- [EXERCISE DETAILS]
Could you reproduce the items verbatim, starting at the very beginning of the items and ending at the line that contains "v(3.54, 3.54) *", including both ends? Leave the pictures out of your copy.

==========

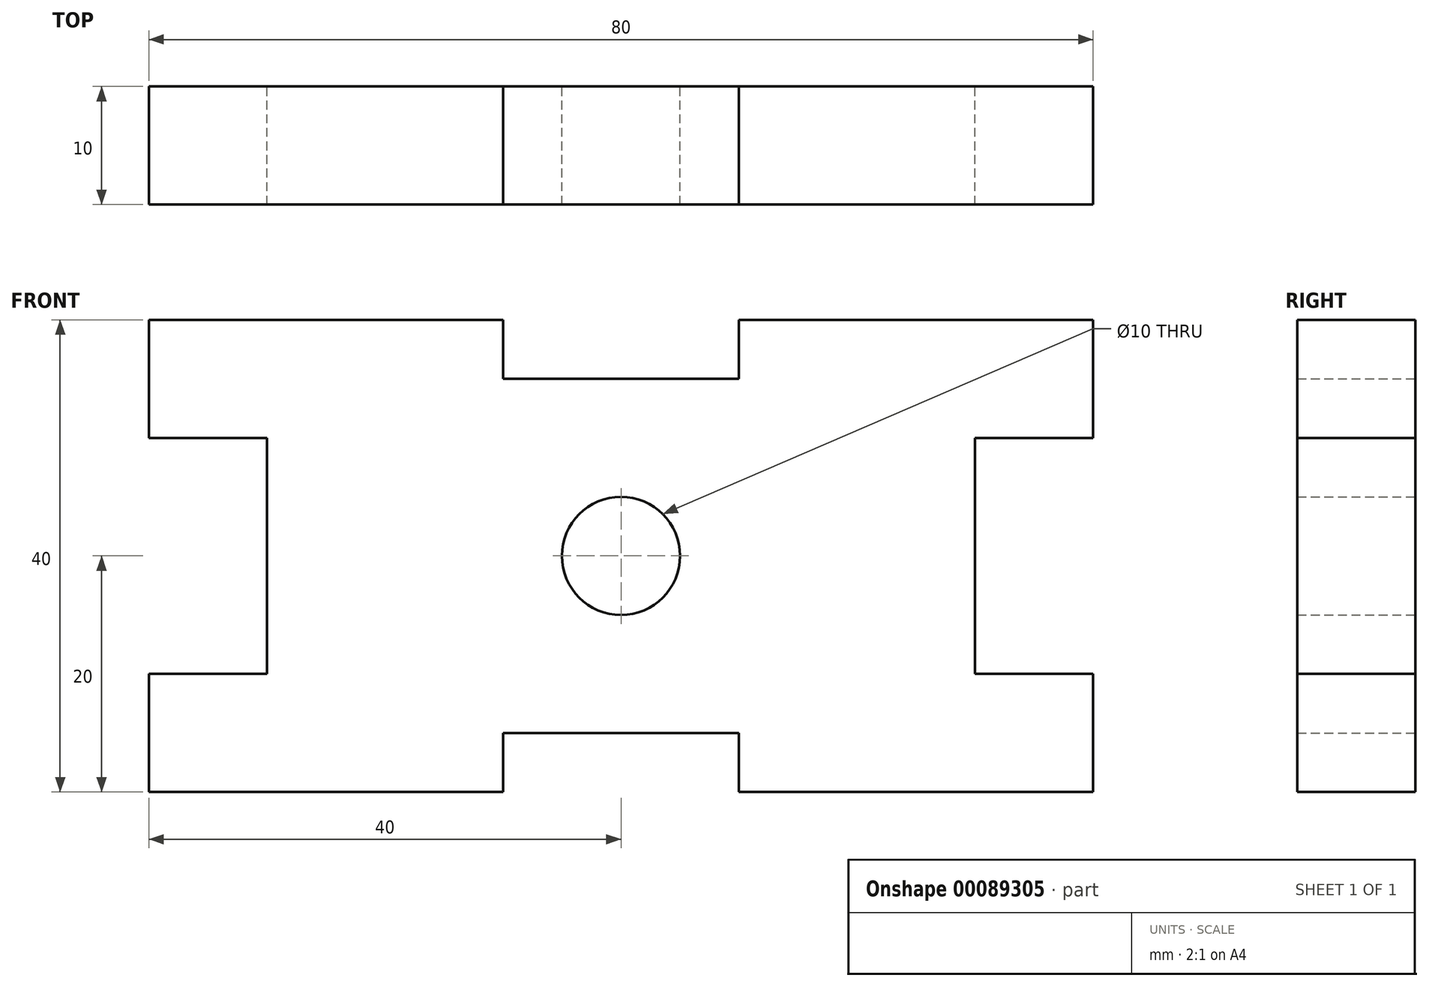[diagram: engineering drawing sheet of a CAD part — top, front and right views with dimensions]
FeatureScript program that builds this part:
annotation { "Feature Type Name" : "Feature", "Feature Type Description" : "" }
export const myFeature = defineFeature(function(context is Context, id is Id, definition is map)
    precondition{}
    {
        {
            var Q0;
            Q0=qCreatedBy(makeId("Front.planeOp"),FACE);
            var sketch = newSketch(context, id + "F0", { "sketchPlane" : qUnion([Q0])});
            skArc(sketch, "E0", {"start": v(5, 0) * mm, "mid": v(3.54, 3.54) * mm, "end": v(0, 5) * mm});
            skLineSegment(sketch, "E1", {"start": v(5, 0) * mm, "end": v(30, 0) * mm, "construction": true});
            skLineSegment(sketch, "E2", {"start": v(30, 0) * mm, "end": v(30, 10) * mm});
            skLineSegment(sketch, "E3", {"start": v(30, 10) * mm, "end": v(40, 10) * mm});
            skLineSegment(sketch, "E4", {"start": v(40, 10) * mm, "end": v(40, 20) * mm});
            skLineSegment(sketch, "E5", {"start": v(40, 20) * mm, "end": v(10, 20) * mm});
            skLineSegment(sketch, "E6", {"start": v(10, 20) * mm, "end": v(10, 15) * mm});
            skLineSegment(sketch, "E7", {"start": v(0, 5) * mm, "end": v(0, 15) * mm, "construction": true});
            skLineSegment(sketch, "E8", {"start": v(0, 15) * mm, "end": v(10, 15) * mm});
            skArc(sketch, "E9.MirrorCS", {"start": v(-5, 0) * mm, "mid": v(-3.54, 3.54) * mm, "end": v(0, 5) * mm});
            skLineSegment(sketch, "E10.MirrorCS", {"start": v(-40, 20) * mm, "end": v(-10, 20) * mm});
            skLineSegment(sketch, "E11.MirrorCS", {"start": v(-5, 0) * mm, "end": v(-30, 0) * mm, "construction": true});
            skLineSegment(sketch, "E12.MirrorCS", {"start": v(-30, 10) * mm, "end": v(-40, 10) * mm});
            skLineSegment(sketch, "E13.MirrorCS", {"start": v(-10, 20) * mm, "end": v(-10, 15) * mm});
            skLineSegment(sketch, "E14.MirrorCS", {"start": v(-40, 10) * mm, "end": v(-40, 20) * mm});
            skLineSegment(sketch, "E15.MirrorCS", {"start": v(0, 15) * mm, "end": v(-10, 15) * mm});
            skLineSegment(sketch, "E16.MirrorCS", {"start": v(-30, 0) * mm, "end": v(-30, 10) * mm});
            skLineSegment(sketch, "E17.MirrorCS", {"start": v(0, -15) * mm, "end": v(-10, -15) * mm});
            skArc(sketch, "E18.MirrorCS", {"start": v(5, 0) * mm, "mid": v(3.54, -3.54) * mm, "end": v(0, -5) * mm});
            skLineSegment(sketch, "E19.MirrorCS", {"start": v(-40, -10) * mm, "end": v(-40, -20) * mm});
            skLineSegment(sketch, "E20.MirrorCS", {"start": v(30, 0) * mm, "end": v(30, -10) * mm});
            skLineSegment(sketch, "E21.MirrorCS", {"start": v(30, -10) * mm, "end": v(40, -10) * mm});
            skLineSegment(sketch, "E22.MirrorCS", {"start": v(40, -10) * mm, "end": v(40, -20) * mm});
            skLineSegment(sketch, "E23.MirrorCS", {"start": v(40, -20) * mm, "end": v(10, -20) * mm});
            skLineSegment(sketch, "E24.MirrorCS", {"start": v(10, -20) * mm, "end": v(10, -15) * mm});
            skLineSegment(sketch, "E25.MirrorCS", {"start": v(0, -5) * mm, "end": v(0, -15) * mm, "construction": true});
            skLineSegment(sketch, "E26.MirrorCS", {"start": v(0, -15) * mm, "end": v(10, -15) * mm});
            skArc(sketch, "E27.MirrorCS", {"start": v(-5, 0) * mm, "mid": v(-3.54, -3.54) * mm, "end": v(0, -5) * mm});
            skLineSegment(sketch, "E28.MirrorCS", {"start": v(-30, -10) * mm, "end": v(-40, -10) * mm});
            skLineSegment(sketch, "E29.MirrorCS", {"start": v(-40, -20) * mm, "end": v(-10, -20) * mm});
            skLineSegment(sketch, "E30.MirrorCS", {"start": v(-10, -20) * mm, "end": v(-10, -15) * mm});
            skLineSegment(sketch, "E31.MirrorCS", {"start": v(-30, 0) * mm, "end": v(-30, -10) * mm});
            skSolve(sketch);
        }
        {
            var Q0;
            Q0=makeQuery(id+"F0.imprint","IMPRINT",FACE,{"disambiguationData":[TD([[makeQuery(id+"F0.imprint","IMPRINT",EDGE,{"derivedFrom":sQuery(id+"F0.wireOp",EDGE,"E0")}),-1.0]])]});
            extrude(context, id + "F1", {"entities" : qUnion([Q0]), "depth" : 10 * mm});
        }
    });
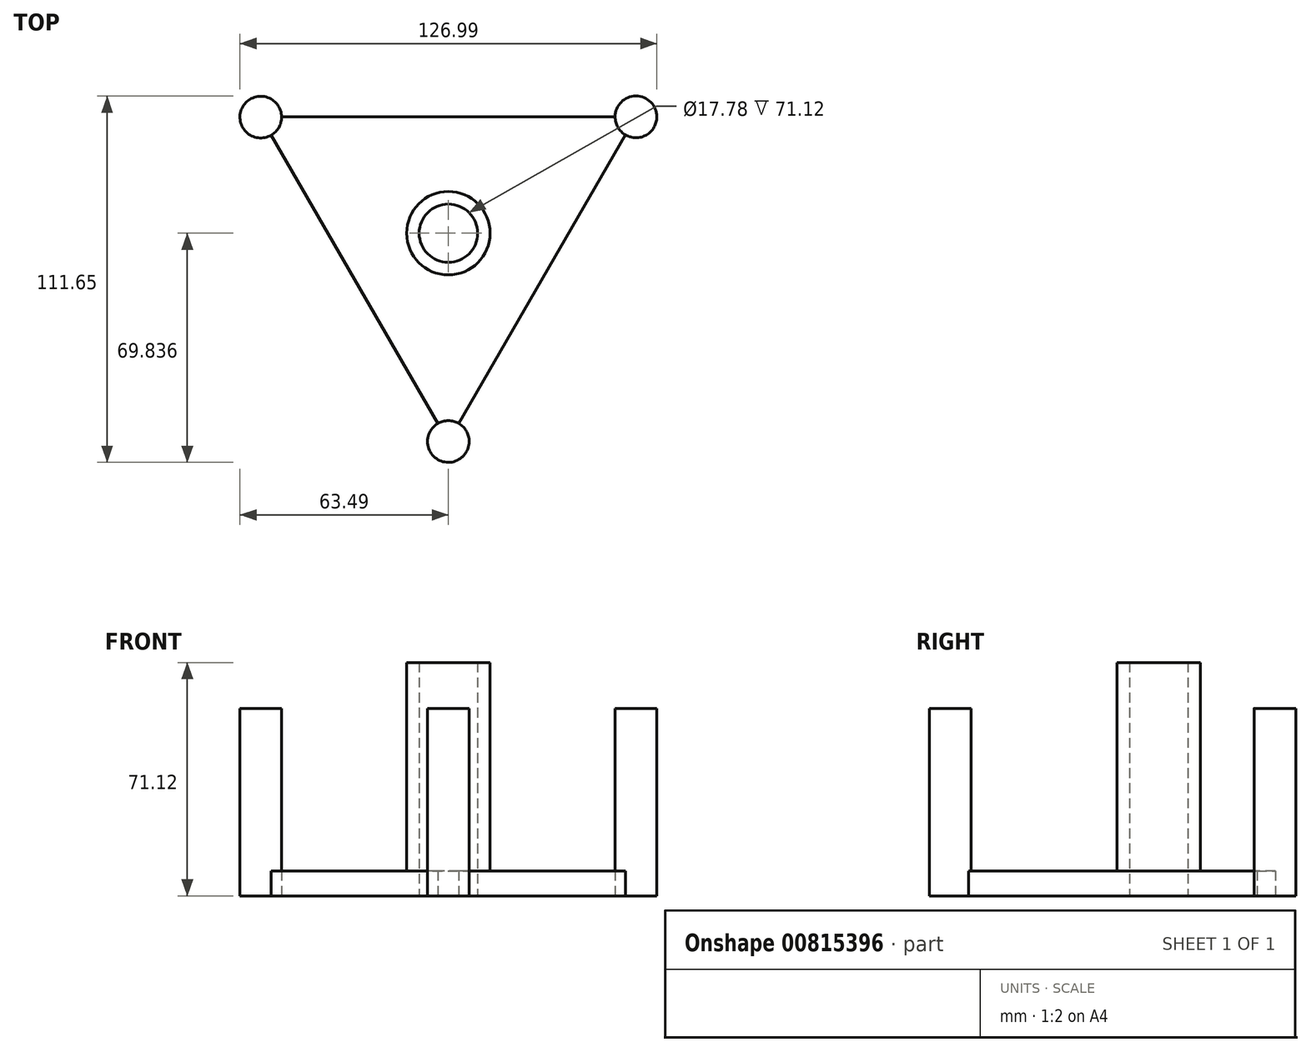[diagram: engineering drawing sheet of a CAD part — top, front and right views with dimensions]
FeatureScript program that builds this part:
annotation { "Feature Type Name" : "Feature", "Feature Type Description" : "" }
export const myFeature = defineFeature(function(context is Context, id is Id, definition is map)
    precondition{}
    {
        {
            var Q0;
            Q0=qCreatedBy(makeId("Top.planeOp"),FACE);
            var sketch = newSketch(context, id + "F0", { "sketchPlane" : qUnion([Q0])});
            skLineSegment(sketch, "E0", {"start": v(0, -48.51) * mm, "end": v(-57.15, 50.47) * mm});
            skLineSegment(sketch, "E1", {"start": v(-57.15, 50.47) * mm, "end": v(57.15, 50.47) * mm});
            skLineSegment(sketch, "E2", {"start": v(57.15, 50.47) * mm, "end": v(0, -48.51) * mm});
            skPoint(sketch, "E3.center.orphan", {"position": v(0, 14.99) * mm});
            skSolve(sketch);
        }
        {
            var Q0;
            Q0=qSketchRegion(id+"F0",true);
            extrude(context, id + "F1", {"entities" : qUnion([Q0]), "depth" : 7.62 * mm});
        }
        {
            var Q0;
            Q0=makeQuery(id+"F1.opExtrude","CAP_FACE",FACE,{"disambiguationData":[OSD([sQuery(id+"F0.wireOp",EDGE,"E0"),sQuery(id+"F0.wireOp",EDGE,"E1"),sQuery(id+"F0.wireOp",EDGE,"E2")])],"isStart":false});
            var sketch = newSketch(context, id + "F2", { "sketchPlane" : qUnion([Q0])});
            skCircle(sketch, "E4", {"center": v(0, 14.99) * mm, "radius": 12.7 * mm});
            skSolve(sketch);
        }
        {
            var Q0;
            Q0=qSketchRegion(id+"F2",true);
            extrude(context, id + "F3", {"entities" : qUnion([Q0]), "operationType" : NewBodyOperationType.ADD, "depth" : 63.5 * mm});
        }
        {
            var Q0;
            Q0=qCreatedBy(makeId("Top.planeOp"),FACE);
            var sketch = newSketch(context, id + "F4", { "sketchPlane" : qUnion([Q0])});
            skCircle(sketch, "E5", {"center": v(0, 14.99) * mm, "radius": 8.9 * mm});
            skSolve(sketch);
        }
        {
            var Q0;
            Q0=qSketchRegion(id+"F4",true);
            extrude(context, id + "F5", {"entities" : qUnion([Q0]), "operationType" : NewBodyOperationType.REMOVE, "endBound" : BoundingType.THROUGH_ALL, "depth" : 25.4 * mm});
        }
        {
            var Q0;
            Q0=qCreatedBy(makeId("Top.planeOp"),FACE);
            var sketch = newSketch(context, id + "F6", { "sketchPlane" : qUnion([Q0])});
            skCircle(sketch, "E6", {"center": v(0, -48.5) * mm, "radius": 6.35 * mm});
            skCircle(sketch, "E7", {"center": v(-57.14, 50.38) * mm, "radius": 6.35 * mm});
            skCircle(sketch, "E8", {"center": v(57.15, 50.45) * mm, "radius": 6.35 * mm});
            skSolve(sketch);
        }
        {
            var Q0;
            Q0=qSketchRegion(id+"F6",true);
            extrude(context, id + "F7", {"entities" : qUnion([Q0]), "operationType" : NewBodyOperationType.ADD, "depth" : 57.15 * mm});
        }
    });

==========

- [FULL OUTPUT]
[diagram: engineering drawing sheet of a CAD part — top, front and right views with dimensions]
FeatureScript program that builds this part:
annotation { "Feature Type Name" : "Feature", "Feature Type Description" : "" }
export const myFeature = defineFeature(function(context is Context, id is Id, definition is map)
    precondition{}
    {
        {
            var Q0;
            Q0=qCreatedBy(makeId("Front.planeOp"),FACE);
            var sketch = newSketch(context, id + "F0", { "sketchPlane" : qUnion([Q0])});
            skArc(sketch, "E0", {"start": v(5, 0) * mm, "mid": v(3.54, 3.54) * mm, "end": v(0, 5) * mm});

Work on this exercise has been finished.